Choose Duron if you are a repeat painter or homeowner who values knowledgeable counter staff and want to avoid big-box wait times. Choose Sherwin-Williams if you need industrial or specialty exterior coatings. Choose Benjamin Moore if color curation and premium finish quality are top priorities and price is less of a factor.

Who it suits and who it does not

Duron works well for Baltimore homeowners repainting interior walls and trim, landlords managing multi-unit rental refreshes, and professional painters stocking for seasonal jobs. The in-house paint-mixing speed and contractor relationships make it efficient for anyone needing 5 to 50 gallons at once.

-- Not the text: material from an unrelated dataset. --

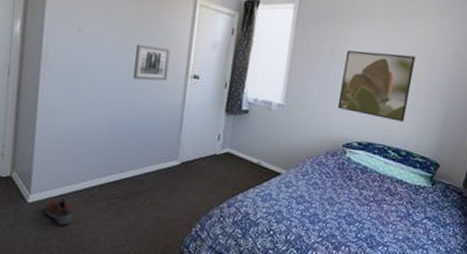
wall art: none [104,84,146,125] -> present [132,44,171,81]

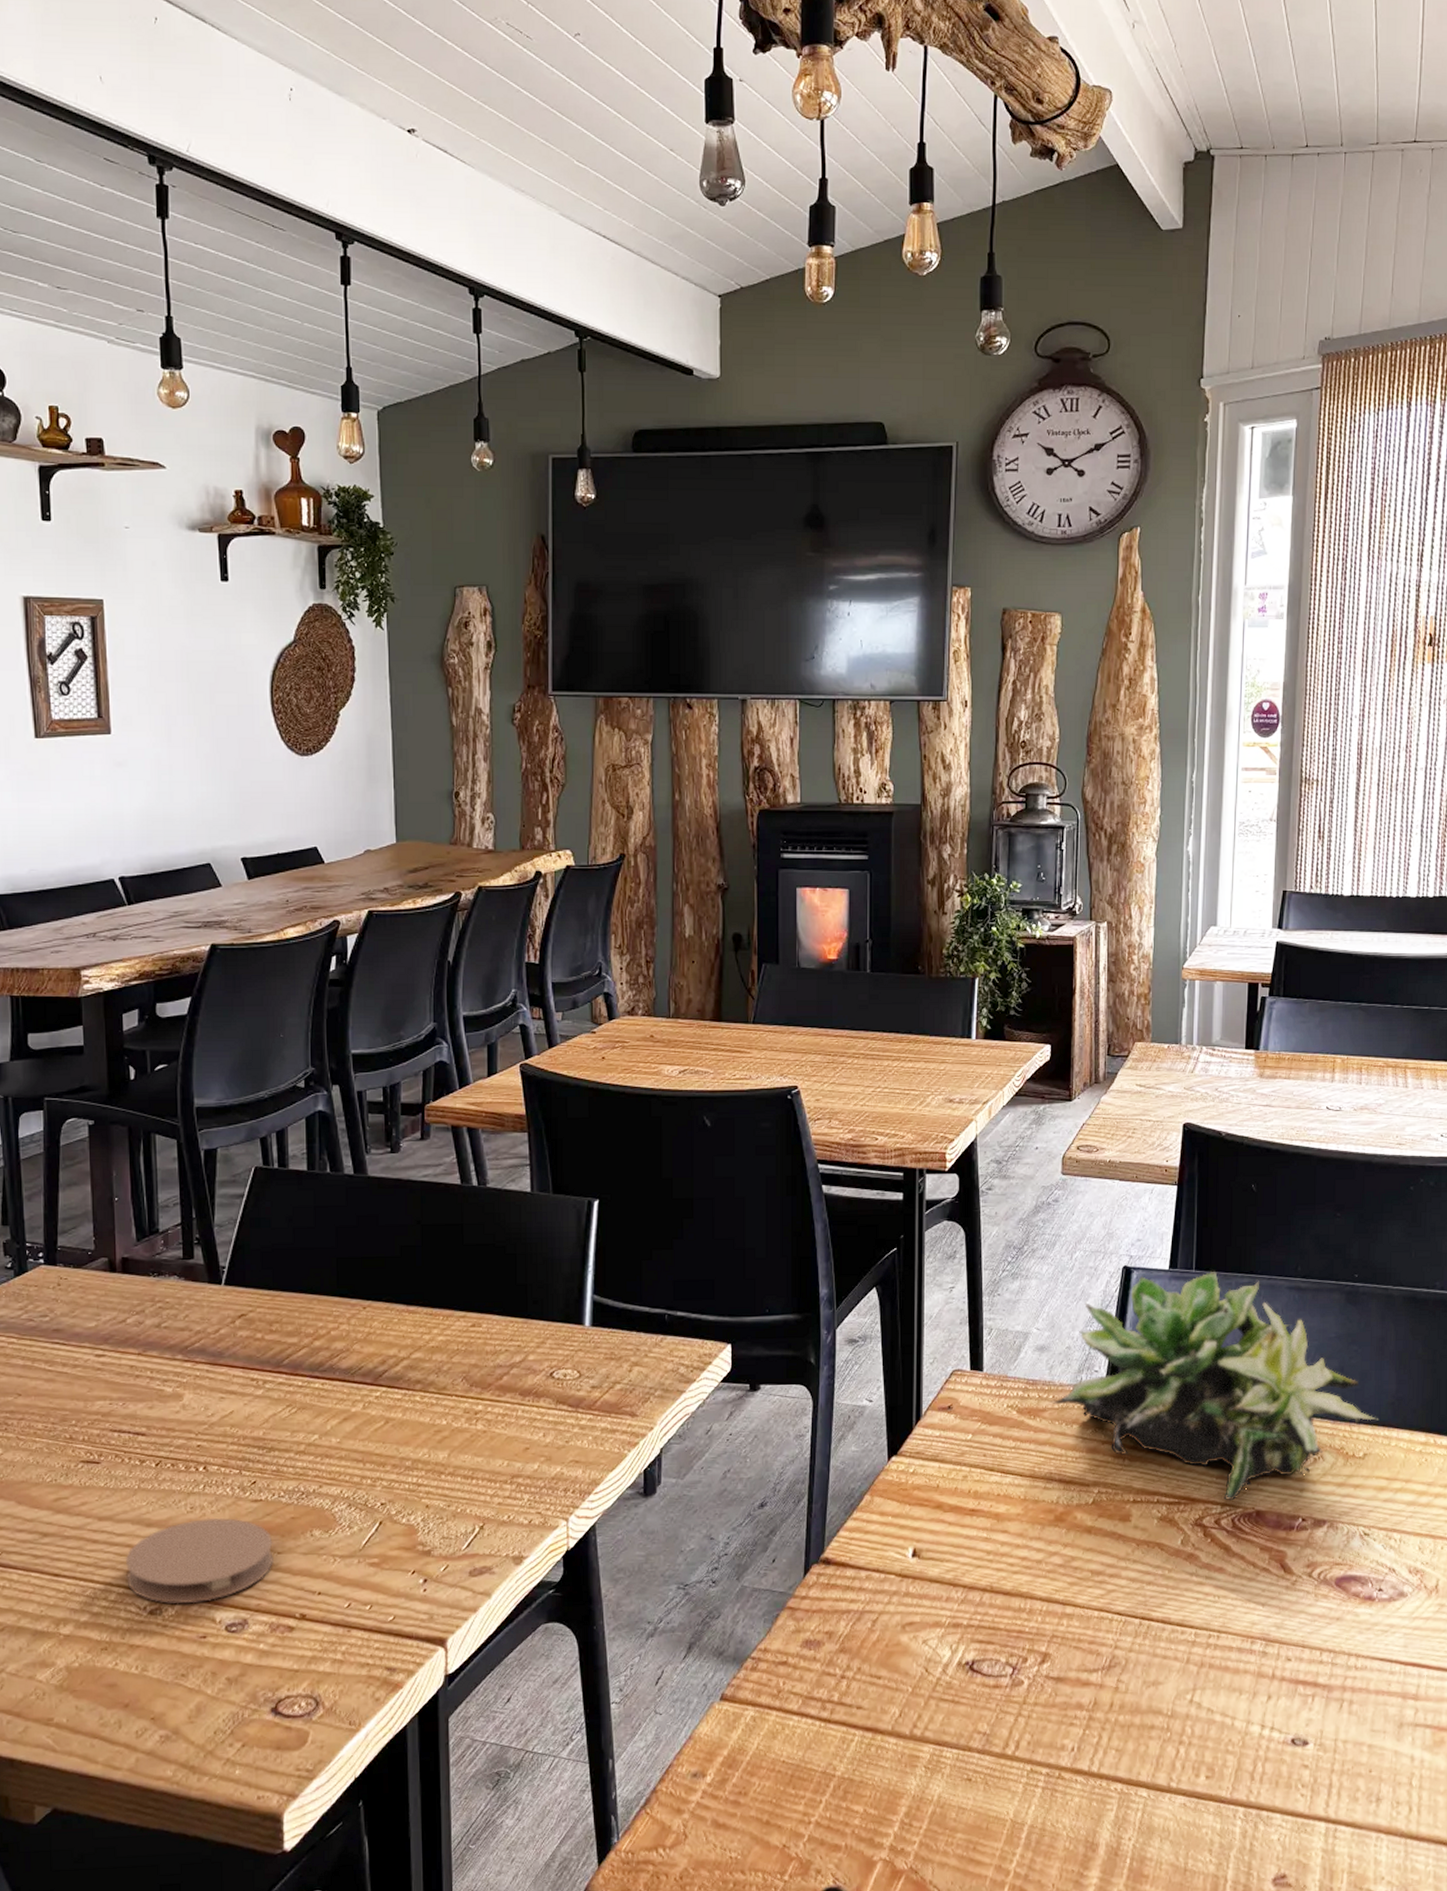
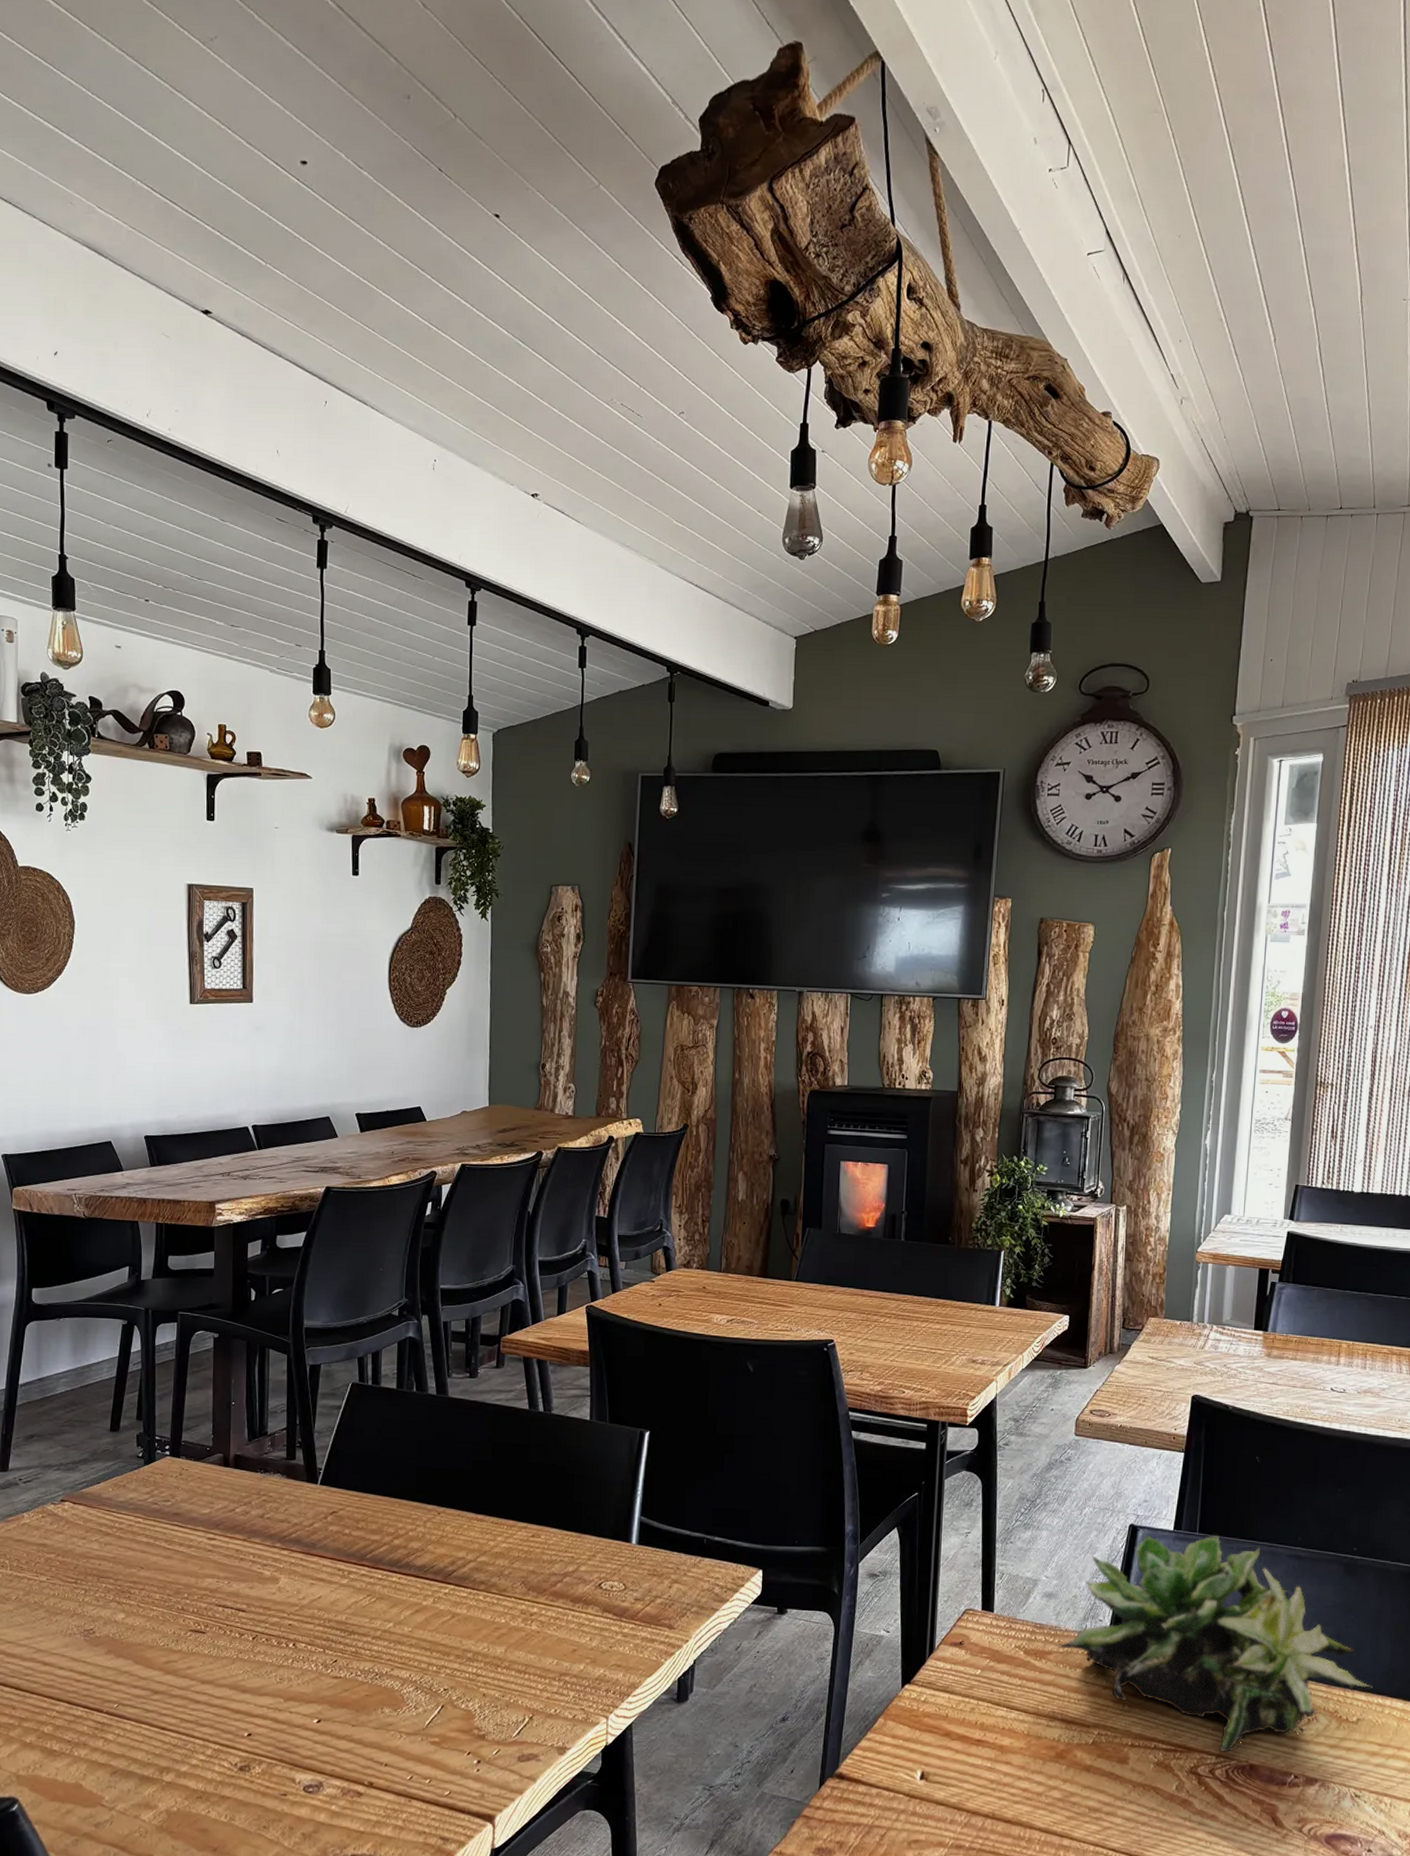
coaster: present [126,1517,275,1604] -> none [222,1689,349,1764]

It is less suited for someone buying a single quart of premium paint for a feature wall (Benjamin Moore or Sherwin-Williams have better color depth in that segment) or for someone seeking industrial epoxy or commercial floor coatings (Sherwin-Williams' forte).

What the first visit involves

Walk in or call with a sample or description of what you want (interior wall color, exterior trim, stain, wallpaper). Staff will review your surface (drywall, masonry, trim) and climate exposure (full sun, damp basement, salt-air proximity near Inner Harbor) to recommend a product line and finish. If you have a paint chip or fabric sample, bring it for color matching. Mixing happens on-site; standard colors are ready in minutes, custom colors in 10 to 20 minutes depending on queue. Payment at the counter; most locations accept cash, card, and accept contractor accounts with net-30 terms (verify account eligibility with staff).

Hours, location, and parking

Duron's Baltimore location operates Monday through Friday, 7 a.m. to 5 p.m., and Saturday 8 a.m. to 1 p.m.; it is closed Sundays. Verify current hours before visiting, as they can shift seasonally. Street parking is available near the shop; no dedicated lot. The storefront is small and best suited for counter service rather than browsing; call ahead if you have a complex job or need a large custom order.

Duron fills a practical role in Baltimore's contractor and homeowner ecosystem, offering speed, local product knowledge, and prices competitive enough to matter without sacrificing service or inventory depth.